Por Roberto de Mattei – Corrispondenza Romana | Tradução: FratresInUnum.com:

Em sua obra-prima A alma de todo apostolado, Dom Jean-Baptiste Chautard (1858-1935), abade trapista de Sept-Fons, enuncia esta máxima:

“A um sacerdote santo corresponde um povo fervoroso; a um sacerdote fervoroso, um povo piedoso; a um sacerdote piedoso, um povo honesto; a um sacerdote honesto, um povo ímpio”.
(A alma de todo apostolado, Edições Paulinas, Roma 1967, p. 64).

Se é verdadeira essa máxima de que há um grau de vida espiritual a menos entre o clero e o povo católico, após a votação de Dublin do último 22 de maio, deve-se acrescentar: “A um sacerdote ímpio corresponde um povo apóstata”.

A Irlanda é de fato o primeiro país em que o reconhecimento da união homossexual foi introduzido não a partir de cima, mas de baixo, por meio de referendo; mas é também um dos países com mais antiga e enraizada tradição católica, onde ainda é relativamente forte a influência do Clero sobre uma parte da população.

* **TAREFAS**:
- 1) Segundo o trecho sobre o referendo na Irlanda, de que abadia Dom Jean-Baptiste Chautard era abade trapista?
- 2) Reproduza fielmente o trecho das entradas que começa na linha que contém "gray cross: moved 4 px up" e segue até o fim das entradas, com as duas pontas incluídas.

* **DADOS DE ENTRADA**:

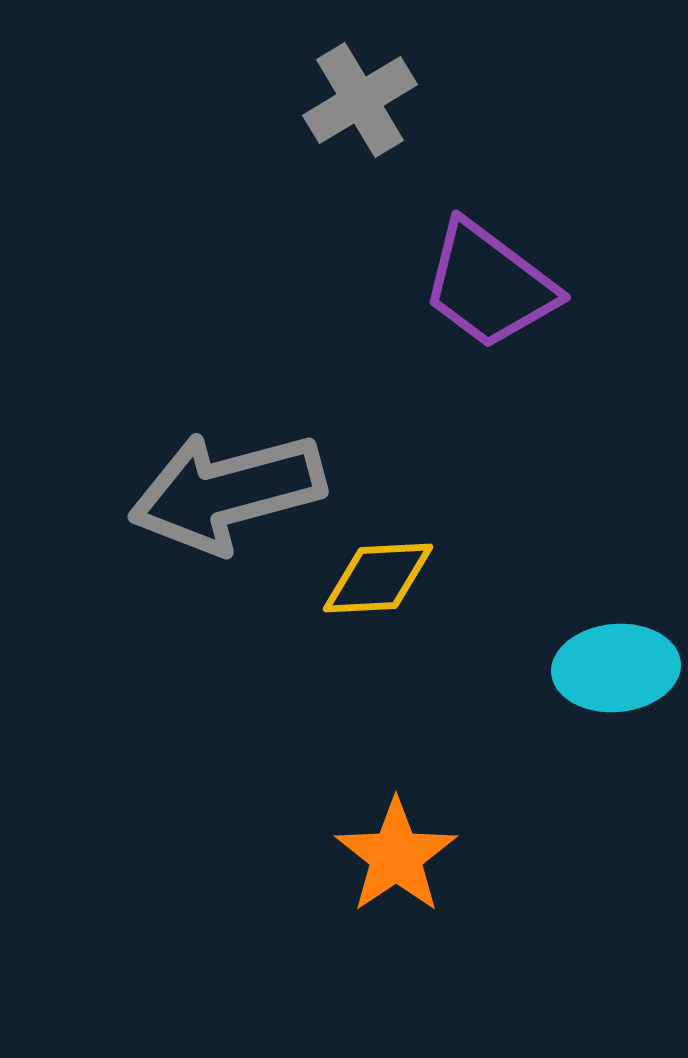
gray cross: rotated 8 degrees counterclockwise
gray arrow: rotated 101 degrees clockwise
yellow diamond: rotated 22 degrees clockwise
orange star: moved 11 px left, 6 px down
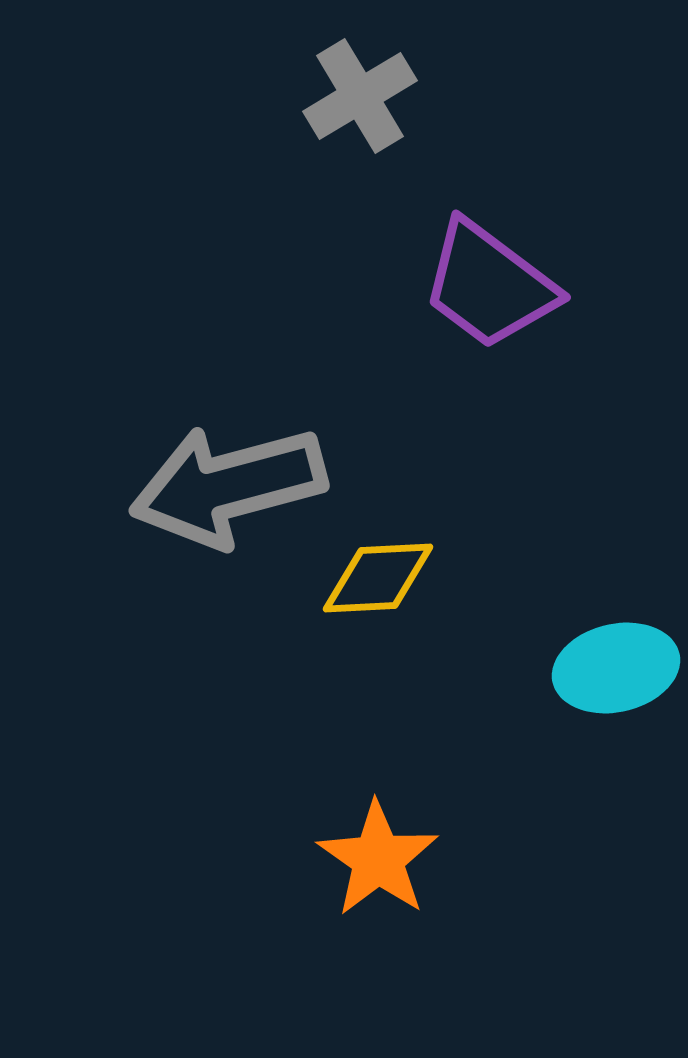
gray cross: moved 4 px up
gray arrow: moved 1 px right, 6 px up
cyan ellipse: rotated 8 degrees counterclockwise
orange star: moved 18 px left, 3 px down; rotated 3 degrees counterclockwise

* **RESPOSTAS POR TAREFA**:
- 1) Da abadia de Sept-Fons.

- 2)
gray cross: moved 4 px up
gray arrow: moved 1 px right, 6 px up
cyan ellipse: rotated 8 degrees counterclockwise
orange star: moved 18 px left, 3 px down; rotated 3 degrees counterclockwise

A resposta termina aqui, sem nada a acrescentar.